DATA TO USE:
————

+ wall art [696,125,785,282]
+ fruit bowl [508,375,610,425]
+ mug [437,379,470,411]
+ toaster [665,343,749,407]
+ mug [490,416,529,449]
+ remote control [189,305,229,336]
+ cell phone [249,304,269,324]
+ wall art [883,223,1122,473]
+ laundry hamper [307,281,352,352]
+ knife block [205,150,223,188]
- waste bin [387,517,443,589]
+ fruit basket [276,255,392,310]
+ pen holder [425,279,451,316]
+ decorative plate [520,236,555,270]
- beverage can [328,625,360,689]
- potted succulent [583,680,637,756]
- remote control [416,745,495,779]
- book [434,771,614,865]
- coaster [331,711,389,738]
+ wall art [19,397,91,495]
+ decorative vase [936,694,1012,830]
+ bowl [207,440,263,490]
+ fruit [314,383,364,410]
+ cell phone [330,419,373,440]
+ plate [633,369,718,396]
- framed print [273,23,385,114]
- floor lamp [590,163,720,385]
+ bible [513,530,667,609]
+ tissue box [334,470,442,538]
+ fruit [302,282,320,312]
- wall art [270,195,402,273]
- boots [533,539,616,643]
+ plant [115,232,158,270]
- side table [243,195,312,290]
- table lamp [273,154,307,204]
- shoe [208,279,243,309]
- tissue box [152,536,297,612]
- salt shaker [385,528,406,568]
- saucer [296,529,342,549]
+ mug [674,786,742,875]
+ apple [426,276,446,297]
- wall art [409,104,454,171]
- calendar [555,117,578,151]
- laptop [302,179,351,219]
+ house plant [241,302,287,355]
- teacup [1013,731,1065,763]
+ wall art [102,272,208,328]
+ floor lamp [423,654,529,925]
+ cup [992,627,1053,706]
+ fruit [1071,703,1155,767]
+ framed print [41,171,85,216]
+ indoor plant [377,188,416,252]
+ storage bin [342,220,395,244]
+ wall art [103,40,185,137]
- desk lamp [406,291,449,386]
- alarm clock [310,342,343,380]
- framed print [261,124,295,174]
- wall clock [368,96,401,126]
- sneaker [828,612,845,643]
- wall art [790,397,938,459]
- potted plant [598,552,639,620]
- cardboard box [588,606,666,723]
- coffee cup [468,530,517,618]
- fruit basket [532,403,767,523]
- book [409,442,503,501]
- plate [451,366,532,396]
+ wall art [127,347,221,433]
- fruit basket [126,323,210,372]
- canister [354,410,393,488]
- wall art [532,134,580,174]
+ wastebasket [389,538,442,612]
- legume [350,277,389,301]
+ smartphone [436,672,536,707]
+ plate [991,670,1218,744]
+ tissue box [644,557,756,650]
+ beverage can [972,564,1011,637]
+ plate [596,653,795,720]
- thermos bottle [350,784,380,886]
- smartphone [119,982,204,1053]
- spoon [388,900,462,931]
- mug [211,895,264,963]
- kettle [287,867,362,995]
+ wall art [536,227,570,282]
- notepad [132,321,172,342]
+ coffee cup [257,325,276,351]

————

INSTRUCTIONS FOR THE TASK: Across the entries above, find the lines with the string "framed" and copy them.

SOLUTION FOR THIS EXERCISE:
- framed print [273,23,385,114]
+ framed print [41,171,85,216]
- framed print [261,124,295,174]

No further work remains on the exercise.